* _Passage_:
*** Block opens ***
You can create builds for Nexus devices using Android Open Source Project (AOSP) builds and the relevant hardware-specific binaries. For available Android builds and targeted devices, see Source Code, Tags, and Builds.

You can also create builds for HiKey Android reference boards, which are designed to help non-Nexus component vendors develop and port drivers to Android releases. Using a reference board can ease upgrade efforts, reduce time-to-market for new Android devices, lower device costs by enabling ODM/OEMs to choose from a wider range of compatible components, and increase the speed of innovation among component suppliers.

Google supports HiKey960 and HiKey certified 96Boards as Android reference boards. AOSP provides kernel source and board support for HiKey so developers can easily create and debug new and existing peripheral drivers, do kernel development, and perform other tasks with fewer OEM encumbrances. To develop new ContextHub features that use new sensors or LEDs, you can also use a Neonkey SensorHub connected to a HiKey or HiKey960 development board.

HiKey960 boards

The HiKey960 board is available in a 3GB RAM configuration from LeMaker (via Amazon.com) and from Lenovator.

Additional resources:

• HiKey960 schematics
• HiKey960 user guide
• 96boards wiki

Use the following commands to download, build, and run Android on the HiKey960 board.

Compiling userspace

1. Download the Android source tree:

   repo init -u https://android.googlesource.com/platform/manifest -b master
   repo sync -j24
   

2. Download and extract binaries into the Android source tree:

   wget https://dl.google.com/dl/android/aosp/arm-hikey960-OPR-cf4e0c80.tgz
   tar xzf arm-hikey960-OPR-cf4e0c80.tgz
   ./extract-arm-hikey960.sh
   

3. Build:

   . ./build/envsetup.sh
   lunch hikey960-userdebug
   make -j32
   

Installing initial images

1. Select fastboot mode turning ON switch 1 and 3 (for details, refer to the HiKey960 user guide).
2. Power the board.
3. Flash initial images:

   cd device/linaro/hikey/installer/hikey960
   ./flash-all.sh
   

4. Turn OFF switch 3 and power cycle the board.

Flashing images

1. Enter fastboot mode by turning ON switch 1 and 3.
2. Flash images by running the following commands:

   fastboot flash boot out/target/product/hikey960/boot.img
   fastboot flash dts out/target/product/hikey960/dt.img
   fastboot flash system out/target/product/hikey960/system.img
   fastboot flash cache out/target/product/hikey960/cache.img
   fastboot flash userdata out/target/product/hikey960/userdata.img
   

3. Turn OFF switch 3 and power cycle the board.
*** Block closes ***
* _Required work_:
**a.** Please print the part of the entries that opens with the line containing "True or false: balls has a value of 6.7 at 4." and runs through their end, both ends included, and leave out the pictures.
**b.** Write what comes next in the HiKey960 build guide, picking up after its last line.
The entries after this have no connection to the HiKey960 build guide.

* _Given data_:
*** Block opens ***
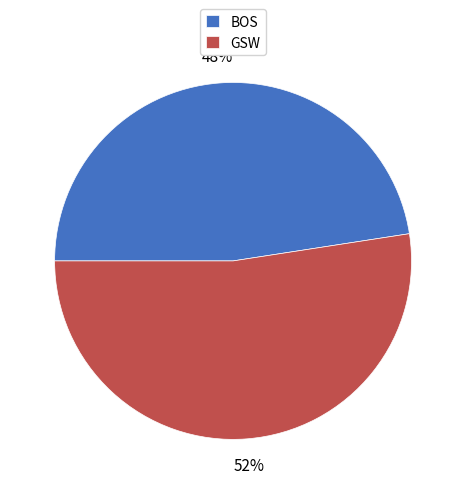

Approximately how many times larger is the value at BOS compared to GSW?

0.9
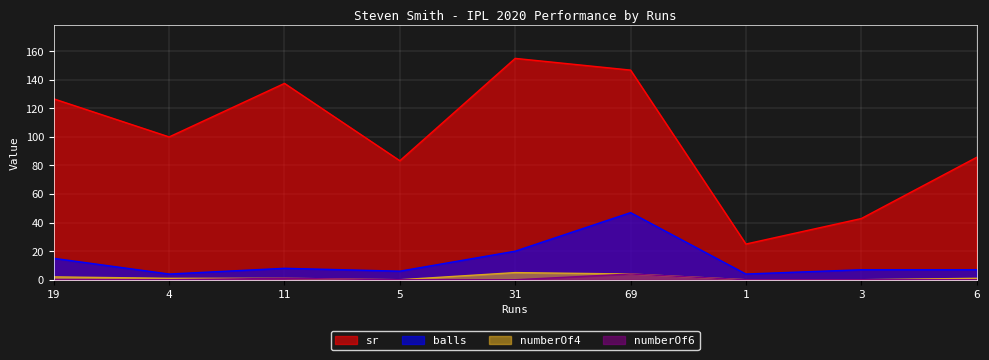

True or false: balls has a value of 6.7 at 4.

False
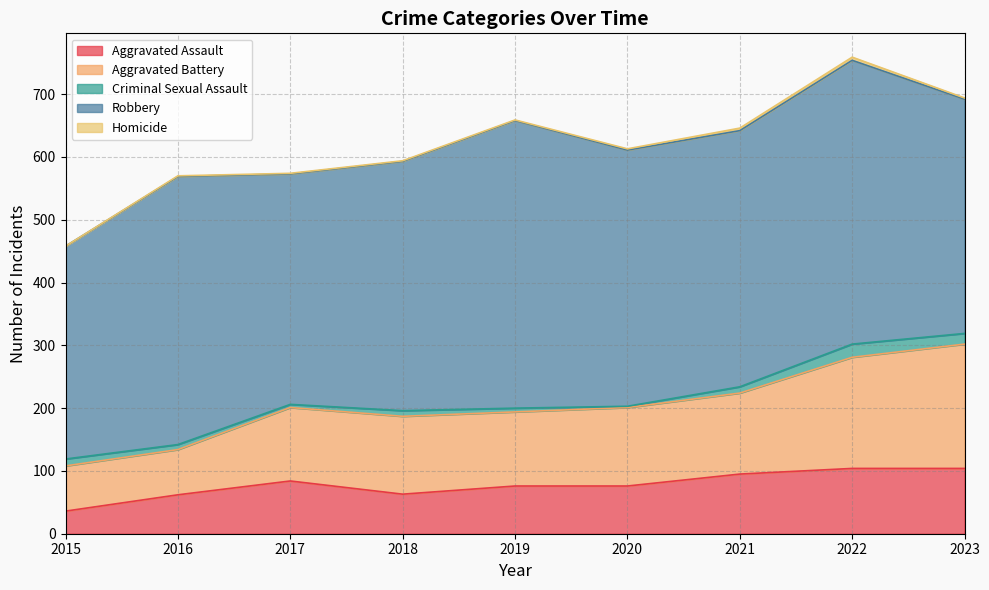

What is the total value across all series at 2015?

458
*** Block closes ***
* _Expected outputs_:
**a.**
True or false: balls has a value of 6.7 at 4.

False

What is the total value across all series at 2015?

458

**b.**
Building the kernel

1. Run the following commands:

   git clone https://android.googlesource.com/kernel/hikey-linaro
   cd hikey-linaro
   git checkout -b android-hikey-linaro-4.9 origin/android-hikey-linaro-4.9
   make ARCH=arm64 hikey960_defconfig
   make ARCH=arm64 CROSS_COMPILE=aarch64-linux-android- -j24
   

2. Update the kernel in the boot image.
   • Copy hi3660-hikey960.dtb (arch/arm64/boot/dts/hisilicon/hi3660-hikey960.dtb) to the hikey-kernel directory as file: hi3660-hikey960.dtb-4.9
   • Copy the Image file (arch/arm64/boot/Image.gz) to the hikey-kernel directory as file: Image.gz-hikey960-4.9
3. Make the boot image:

   make bootimage -j24
   

Setting serial number

To set random serial number, run:

fastboot getvar nve:SN@16_DIGIT_NUMBER

Bootloader exports the generated serial number to kernel via androidboot.serialno=.

Setting monitor resolution

Edit the device/linaro/hikey/hikey960/BoardConfig.mk parameter BOARD_KERNEL_CMDLINE and configure the video setting. Example setting for a 24" monitor is video=HDMI-A-1:1280x800@60.

HiKey boards

The HiKey board (also known as HiKey620) is available in 1GB RAM and 2GB RAM configurations from Lenovator:

Additional resources:

• HiKey schematics
• HiKey user guide
• 96boards wiki

Use the following commands to download, build, and run Android on the HiKey board.

Compiling userspace

1. Download the Android source tree:

   repo init -u https://android.googlesource.com/platform/manifest -b master
   repo sync -j24
   

2. Download and extract HDMI binaries into the Android source tree:

   wget https://dl.google.com/dl/android/aosp/linaro-hikey-20170523-4b9ebaff.tgz
   tar xzf linaro-hikey-20170523-4b9ebaff.tgz
   ./extract-linaro-hikey.sh
   

3. Install mcopy utility:

   apt-get install mtools
   

4. Build:

   . ./build/envsetup.sh
   lunch hikey-userdebug
   make -j32
   

Note: For 4GB eMMC, instead of $ make -j32 use: $ make -j32 TARGET_USERDATAIMAGE_4GB=true.

Installing initial fastboot and ptable

1. Select special bootloader mode by linking J15 1-2 and 3-4 pins (for details, refer to the HiKey user guide).
2. Connect USB to PC to get ttyUSB device (ex: /dev/ttyUSB1).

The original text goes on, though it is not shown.